Selbständig Geld verdienen
Eine weitere Möglichkeit, wie dein Kind selbst Geld verdienen kann, sind kleine Jobs. Ich finde, dass du für alltägliche Aufgaben wie das Zimmer aufräumen oder Geschirrspülen kein zusätzliches Geld gezahlt werden sollte, da diese zu den familiären Pflichten zählen. Stattdessen eignen sich je nach Alter deines Kindes besondere Aufgaben wie:
- Rasenmähen
- Autowaschen
- Babysitten oder Nachhilfe
- Zeitungsaustragen
- Hundespaziergänge oder
- Erledigungen für Nachbarn
Diese Tätigkeiten bieten eine tolle Möglichkeit, um zu lernen, dass man durch Arbeit Geld verdienen kann, und sind eine wertvolle Ergänzung zum Taschengeld.

Wie kommst du eigentlich zu Geld?
Hast du dich schon mal gefragt, wie du eigentlich Geld bekommst? Es gibt mehrere Möglichkeiten!
Eine davon ist das Taschengeld. Manche Kinder bekommen von ihren Eltern jede Woche oder jeden Monat Geld. Damit kannst du dir etwas kaufen oder sparen. Vielleicht bekommst du 50 Cent oder 1 Euro pro Woche, das hängt davon ab, wie alt du bist.
Dann gibt es auch noch das Geld, das du zu besonderen Anlässen bekommst. Zum Geburtstag, an Weihnachten oder wenn du ein Zeugnis bekommst, geben dir vielleicht deine Großeltern oder deine Eltern etwas Geld als Geschenk.
Manchmal kannst du auch durch kleine Arbeiten Geld verdienen! Vielleicht hilfst du beim Rasenmähen, Autowaschen oder du gehst mit dem Hund der Nachbarn spazieren. Für solche Aufgaben bekommst du oft ein kleines Taschengeld extra. So merkst du, dass man durch Arbeit auch Geld verdienen kann – das macht dich stolz!
Aber eines ist wichtig: Geld verdient man nicht für Dinge, die man zu Hause sowieso machen sollte, wie Zimmer aufräumen oder den Tisch decken.
7.3 Ausgaben deines Kindes
Wenn es darum geht, Kinder in den bewussten Umgang mit Geld einzuführen, ist es wichtig, ihnen zu zeigen, dass es unterschiedliche Arten von Ausgaben gibt. Denn nicht jeder Euro, den wir ausgeben, ist gleich – es gibt unterschiedliche Töpfe und Ziele, für die das Geld verwendet wird.
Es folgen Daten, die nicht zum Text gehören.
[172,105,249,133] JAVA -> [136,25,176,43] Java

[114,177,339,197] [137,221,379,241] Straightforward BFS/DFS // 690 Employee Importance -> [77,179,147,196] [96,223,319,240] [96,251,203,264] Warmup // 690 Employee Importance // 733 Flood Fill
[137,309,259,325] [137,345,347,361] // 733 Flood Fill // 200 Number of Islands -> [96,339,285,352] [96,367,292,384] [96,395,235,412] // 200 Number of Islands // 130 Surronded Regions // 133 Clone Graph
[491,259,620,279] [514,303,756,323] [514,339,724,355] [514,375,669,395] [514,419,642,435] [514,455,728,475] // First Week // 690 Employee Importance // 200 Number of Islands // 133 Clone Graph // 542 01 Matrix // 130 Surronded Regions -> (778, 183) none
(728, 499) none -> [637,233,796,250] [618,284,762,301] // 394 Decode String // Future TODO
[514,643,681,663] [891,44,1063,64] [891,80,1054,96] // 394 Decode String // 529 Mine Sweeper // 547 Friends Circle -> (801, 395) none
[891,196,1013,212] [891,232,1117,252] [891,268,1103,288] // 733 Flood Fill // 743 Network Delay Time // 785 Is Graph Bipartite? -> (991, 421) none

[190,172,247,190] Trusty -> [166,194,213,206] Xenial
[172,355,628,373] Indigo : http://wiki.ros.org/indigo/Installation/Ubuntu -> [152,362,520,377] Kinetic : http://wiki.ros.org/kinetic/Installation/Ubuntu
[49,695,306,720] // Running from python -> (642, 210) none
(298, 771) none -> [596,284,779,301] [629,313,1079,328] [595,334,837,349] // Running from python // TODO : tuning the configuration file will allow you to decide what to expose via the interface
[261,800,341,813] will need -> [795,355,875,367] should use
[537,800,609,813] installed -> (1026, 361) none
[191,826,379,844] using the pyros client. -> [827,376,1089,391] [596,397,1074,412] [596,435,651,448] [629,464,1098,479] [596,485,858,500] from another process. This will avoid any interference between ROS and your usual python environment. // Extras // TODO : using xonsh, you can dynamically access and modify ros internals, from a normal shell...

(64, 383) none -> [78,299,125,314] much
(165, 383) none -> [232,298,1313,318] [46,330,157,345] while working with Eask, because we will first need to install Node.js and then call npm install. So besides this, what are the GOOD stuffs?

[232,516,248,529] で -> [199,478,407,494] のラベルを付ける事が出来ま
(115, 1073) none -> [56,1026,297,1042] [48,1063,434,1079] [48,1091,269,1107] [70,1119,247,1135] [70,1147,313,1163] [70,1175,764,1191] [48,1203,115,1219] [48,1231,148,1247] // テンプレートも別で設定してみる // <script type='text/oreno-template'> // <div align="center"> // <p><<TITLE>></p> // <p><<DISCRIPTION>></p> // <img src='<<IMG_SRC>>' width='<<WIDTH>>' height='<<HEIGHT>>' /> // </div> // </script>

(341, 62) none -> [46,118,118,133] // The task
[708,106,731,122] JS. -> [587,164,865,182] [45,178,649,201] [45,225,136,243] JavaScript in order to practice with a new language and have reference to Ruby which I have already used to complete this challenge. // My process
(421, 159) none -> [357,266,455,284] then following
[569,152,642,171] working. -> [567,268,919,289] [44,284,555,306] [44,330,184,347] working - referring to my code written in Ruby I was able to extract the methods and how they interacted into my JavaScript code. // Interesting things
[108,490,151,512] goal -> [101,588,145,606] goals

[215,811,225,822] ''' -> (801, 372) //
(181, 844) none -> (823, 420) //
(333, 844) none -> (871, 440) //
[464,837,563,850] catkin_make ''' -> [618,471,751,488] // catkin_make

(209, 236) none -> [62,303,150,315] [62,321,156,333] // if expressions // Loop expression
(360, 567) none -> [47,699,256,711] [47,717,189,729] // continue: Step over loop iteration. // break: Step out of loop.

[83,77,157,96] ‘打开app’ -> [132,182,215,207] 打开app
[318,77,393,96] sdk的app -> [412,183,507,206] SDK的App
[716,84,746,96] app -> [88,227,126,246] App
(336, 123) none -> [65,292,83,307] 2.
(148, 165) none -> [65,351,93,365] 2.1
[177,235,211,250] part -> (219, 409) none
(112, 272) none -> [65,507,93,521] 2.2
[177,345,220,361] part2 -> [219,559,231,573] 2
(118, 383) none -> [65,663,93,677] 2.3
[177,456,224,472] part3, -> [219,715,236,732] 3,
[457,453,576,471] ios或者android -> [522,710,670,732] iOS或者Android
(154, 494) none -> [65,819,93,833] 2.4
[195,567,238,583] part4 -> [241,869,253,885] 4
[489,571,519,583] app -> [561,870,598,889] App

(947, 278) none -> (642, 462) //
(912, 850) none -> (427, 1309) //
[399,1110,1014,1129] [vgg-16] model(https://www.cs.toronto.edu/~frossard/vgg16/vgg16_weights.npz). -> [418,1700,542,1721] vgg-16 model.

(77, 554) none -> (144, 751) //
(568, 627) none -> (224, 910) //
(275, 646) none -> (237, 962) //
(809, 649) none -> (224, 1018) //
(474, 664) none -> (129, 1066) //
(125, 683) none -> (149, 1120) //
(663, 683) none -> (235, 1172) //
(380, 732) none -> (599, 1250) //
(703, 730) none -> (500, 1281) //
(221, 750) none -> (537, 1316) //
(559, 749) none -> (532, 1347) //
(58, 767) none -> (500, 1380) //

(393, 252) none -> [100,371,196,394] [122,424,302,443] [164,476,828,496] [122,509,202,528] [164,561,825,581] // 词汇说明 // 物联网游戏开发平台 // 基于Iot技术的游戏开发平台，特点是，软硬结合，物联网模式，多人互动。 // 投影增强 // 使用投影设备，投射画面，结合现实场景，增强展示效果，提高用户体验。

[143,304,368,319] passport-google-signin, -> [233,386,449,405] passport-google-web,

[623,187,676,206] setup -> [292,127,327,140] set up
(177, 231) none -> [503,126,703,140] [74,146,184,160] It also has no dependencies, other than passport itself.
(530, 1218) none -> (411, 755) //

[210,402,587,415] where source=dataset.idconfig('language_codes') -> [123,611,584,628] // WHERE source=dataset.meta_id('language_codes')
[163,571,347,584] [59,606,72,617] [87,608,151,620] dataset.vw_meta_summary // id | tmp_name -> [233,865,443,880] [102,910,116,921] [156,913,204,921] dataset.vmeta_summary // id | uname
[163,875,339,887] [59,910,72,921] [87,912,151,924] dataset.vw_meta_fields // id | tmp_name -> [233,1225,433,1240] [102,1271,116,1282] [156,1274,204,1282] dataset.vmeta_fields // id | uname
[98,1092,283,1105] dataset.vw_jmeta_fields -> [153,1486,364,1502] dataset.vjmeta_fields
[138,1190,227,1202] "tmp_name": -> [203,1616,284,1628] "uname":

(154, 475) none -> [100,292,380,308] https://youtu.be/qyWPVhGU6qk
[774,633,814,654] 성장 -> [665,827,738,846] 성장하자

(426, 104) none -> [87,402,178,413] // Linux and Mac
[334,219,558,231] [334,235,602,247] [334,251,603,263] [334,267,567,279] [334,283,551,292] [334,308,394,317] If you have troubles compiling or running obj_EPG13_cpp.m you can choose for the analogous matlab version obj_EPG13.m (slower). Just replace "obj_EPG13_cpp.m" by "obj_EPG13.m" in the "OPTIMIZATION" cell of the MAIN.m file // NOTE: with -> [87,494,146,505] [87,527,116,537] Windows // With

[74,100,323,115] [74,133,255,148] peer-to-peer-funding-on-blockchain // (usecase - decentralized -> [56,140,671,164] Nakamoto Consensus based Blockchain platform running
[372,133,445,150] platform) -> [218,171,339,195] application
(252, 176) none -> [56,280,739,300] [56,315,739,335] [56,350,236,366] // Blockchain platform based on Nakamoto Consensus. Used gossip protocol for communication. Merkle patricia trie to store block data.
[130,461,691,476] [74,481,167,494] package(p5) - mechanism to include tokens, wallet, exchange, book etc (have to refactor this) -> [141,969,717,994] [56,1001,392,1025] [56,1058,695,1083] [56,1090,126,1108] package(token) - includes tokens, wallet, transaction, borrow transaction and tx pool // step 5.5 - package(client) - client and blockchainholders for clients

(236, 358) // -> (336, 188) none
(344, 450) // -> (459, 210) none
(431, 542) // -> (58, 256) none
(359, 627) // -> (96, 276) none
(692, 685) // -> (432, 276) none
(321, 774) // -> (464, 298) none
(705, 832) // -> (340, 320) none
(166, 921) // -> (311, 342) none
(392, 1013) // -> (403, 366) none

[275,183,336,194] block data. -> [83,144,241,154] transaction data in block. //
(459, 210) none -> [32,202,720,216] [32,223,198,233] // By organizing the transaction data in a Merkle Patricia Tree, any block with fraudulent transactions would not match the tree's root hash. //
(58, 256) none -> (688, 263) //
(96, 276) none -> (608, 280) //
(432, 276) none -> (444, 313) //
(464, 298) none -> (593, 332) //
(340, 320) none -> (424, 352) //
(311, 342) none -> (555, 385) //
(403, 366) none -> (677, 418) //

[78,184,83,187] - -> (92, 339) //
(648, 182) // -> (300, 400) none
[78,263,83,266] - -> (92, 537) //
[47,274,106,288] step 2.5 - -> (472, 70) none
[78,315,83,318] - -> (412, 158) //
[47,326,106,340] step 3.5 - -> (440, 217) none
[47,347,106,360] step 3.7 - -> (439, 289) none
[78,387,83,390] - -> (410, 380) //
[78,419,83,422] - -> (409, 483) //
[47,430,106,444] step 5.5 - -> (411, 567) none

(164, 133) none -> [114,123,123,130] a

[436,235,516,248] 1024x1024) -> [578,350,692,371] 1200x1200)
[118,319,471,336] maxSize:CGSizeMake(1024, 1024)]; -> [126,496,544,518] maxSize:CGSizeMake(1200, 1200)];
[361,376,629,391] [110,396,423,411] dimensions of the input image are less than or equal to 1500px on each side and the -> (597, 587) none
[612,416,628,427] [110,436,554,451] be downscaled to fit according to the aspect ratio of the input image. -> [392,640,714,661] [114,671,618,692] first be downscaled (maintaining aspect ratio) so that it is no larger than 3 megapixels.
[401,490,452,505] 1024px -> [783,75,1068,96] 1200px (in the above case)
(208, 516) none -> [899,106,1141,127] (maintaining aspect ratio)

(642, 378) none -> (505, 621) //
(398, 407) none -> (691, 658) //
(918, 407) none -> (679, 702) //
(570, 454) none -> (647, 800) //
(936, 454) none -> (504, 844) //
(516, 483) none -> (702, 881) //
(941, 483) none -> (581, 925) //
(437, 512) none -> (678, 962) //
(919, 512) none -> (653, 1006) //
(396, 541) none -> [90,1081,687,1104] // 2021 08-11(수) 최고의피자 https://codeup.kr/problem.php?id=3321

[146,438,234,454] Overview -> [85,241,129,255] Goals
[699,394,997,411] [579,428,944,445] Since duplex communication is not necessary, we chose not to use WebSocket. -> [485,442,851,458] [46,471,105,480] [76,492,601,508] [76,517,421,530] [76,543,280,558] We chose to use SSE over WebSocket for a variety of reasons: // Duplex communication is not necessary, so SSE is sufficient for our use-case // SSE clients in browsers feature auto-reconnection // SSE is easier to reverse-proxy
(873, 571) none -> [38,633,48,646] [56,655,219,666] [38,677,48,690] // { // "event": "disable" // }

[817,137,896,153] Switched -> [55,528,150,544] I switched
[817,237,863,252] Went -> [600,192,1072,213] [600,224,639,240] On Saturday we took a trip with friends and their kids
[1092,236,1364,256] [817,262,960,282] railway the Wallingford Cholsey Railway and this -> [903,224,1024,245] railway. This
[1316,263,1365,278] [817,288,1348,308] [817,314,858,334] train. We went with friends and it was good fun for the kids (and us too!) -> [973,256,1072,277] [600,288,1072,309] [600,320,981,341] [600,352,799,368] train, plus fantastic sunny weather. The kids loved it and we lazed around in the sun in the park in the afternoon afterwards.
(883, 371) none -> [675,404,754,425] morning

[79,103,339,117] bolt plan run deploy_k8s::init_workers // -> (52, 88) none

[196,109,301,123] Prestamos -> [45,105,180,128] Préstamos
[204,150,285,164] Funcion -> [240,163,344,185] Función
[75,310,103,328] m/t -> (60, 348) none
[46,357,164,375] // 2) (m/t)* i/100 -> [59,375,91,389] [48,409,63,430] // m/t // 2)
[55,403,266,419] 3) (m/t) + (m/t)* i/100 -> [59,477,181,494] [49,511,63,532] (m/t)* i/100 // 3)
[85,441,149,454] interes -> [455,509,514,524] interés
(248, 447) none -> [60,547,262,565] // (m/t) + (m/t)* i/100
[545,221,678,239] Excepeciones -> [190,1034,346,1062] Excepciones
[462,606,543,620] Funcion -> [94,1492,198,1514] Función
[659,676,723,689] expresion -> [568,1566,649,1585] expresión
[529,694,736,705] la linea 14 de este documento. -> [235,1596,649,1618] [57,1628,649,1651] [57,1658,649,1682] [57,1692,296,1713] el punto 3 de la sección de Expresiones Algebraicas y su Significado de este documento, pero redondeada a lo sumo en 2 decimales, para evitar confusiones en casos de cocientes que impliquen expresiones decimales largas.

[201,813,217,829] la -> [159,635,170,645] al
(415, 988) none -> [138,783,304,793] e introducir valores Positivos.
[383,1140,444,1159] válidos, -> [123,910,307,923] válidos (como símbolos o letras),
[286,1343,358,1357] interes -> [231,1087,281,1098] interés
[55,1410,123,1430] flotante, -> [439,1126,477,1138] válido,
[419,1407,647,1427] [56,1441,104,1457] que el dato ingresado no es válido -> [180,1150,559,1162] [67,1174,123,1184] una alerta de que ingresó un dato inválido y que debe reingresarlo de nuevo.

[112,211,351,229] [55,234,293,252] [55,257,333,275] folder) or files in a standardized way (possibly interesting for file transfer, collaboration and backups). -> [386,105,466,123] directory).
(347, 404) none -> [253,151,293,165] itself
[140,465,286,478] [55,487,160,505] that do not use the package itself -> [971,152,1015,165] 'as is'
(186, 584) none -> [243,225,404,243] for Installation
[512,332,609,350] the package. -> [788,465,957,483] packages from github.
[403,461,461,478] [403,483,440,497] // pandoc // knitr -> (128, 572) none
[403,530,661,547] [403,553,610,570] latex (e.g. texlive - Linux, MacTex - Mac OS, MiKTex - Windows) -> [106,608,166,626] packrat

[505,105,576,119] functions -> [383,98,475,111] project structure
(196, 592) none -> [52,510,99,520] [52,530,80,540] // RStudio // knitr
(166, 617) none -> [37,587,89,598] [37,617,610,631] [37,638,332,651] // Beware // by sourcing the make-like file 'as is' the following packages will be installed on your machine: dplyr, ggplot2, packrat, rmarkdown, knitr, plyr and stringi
Die verschiedenen Arten von Ausgaben
Es gibt viele Bereiche, in denen Geld ausgegeben wird, und es ist sinnvoll, diese in Kategorien einzuteilen. Hier sind einige der wichtigsten:
- Spontankäufe
Diese Ausgaben sind oft unüberlegt und passieren spontan. Dazu gehören zum Beispiel eine Süßigkeit im Supermarkt, ein Eis mit Freunden oder das Plastikspielzeug aus der Zeitschrift. Spontankäufe sollten nicht zu häufig passieren, da sie oft den langfristigen Sparzielen im Weg stehen. - Langfristige Anschaffungen planen
Hier geht es um größere Anschaffungen, die gut überlegt und geplant sein müssen. Vielleicht wünscht sich dein Kind ein neues Fahrrad oder ein teures Spielzeug. Diese Ausgaben erfordern Geduld und Sparen, bis genug Geld vorhanden ist. - Sparen für spätere Anschaffungen
Für bestimmte Dinge braucht dein Kind möglicherweise eine längere Zeit zum Sparen, da es erst in ferner Zukunft relevant ist. Das könnten etwa größere Wünsche sein, wie eine Reise, ein eigenes Auto oder für die erste eigene Wohnung. Das Sparen auf solche Ziele zeigt dem Kind, dass man nicht immer alles sofort haben kann und dass es sinnvoll ist, an die Zukunft zu denken. - Spenden
Es ist auch wichtig, deinem Kind zu vermitteln, dass ein Teil des Geldes für andere Zwecke genutzt werden kann, wie etwa das Spenden für wohltätige Zwecke. Dies kann helfen, ein Bewusstsein dafür zu schaffen, dass nicht nur der eigene Konsum wichtig ist, sondern auch das Teilen.
Ein Budget für die Familie oder das Kind festlegen
Um einen Überblick zu behalten und gezielt zu sparen, ist es hilfreich, als Familie oder auch nur für das Kind ein Budget festzulegen. Wie viel Geld darf in dieser Woche für Spontankäufe ausgegeben werden? Und wie viel soll für langfristige Ziele beiseitegelegt werden?
Durch das Festlegen eines Budgets lernen Kinder, dass das Geld nicht unendlich vorhanden ist und es gut geplant werden muss, um alle Bedürfnisse und Wünsche abzudecken.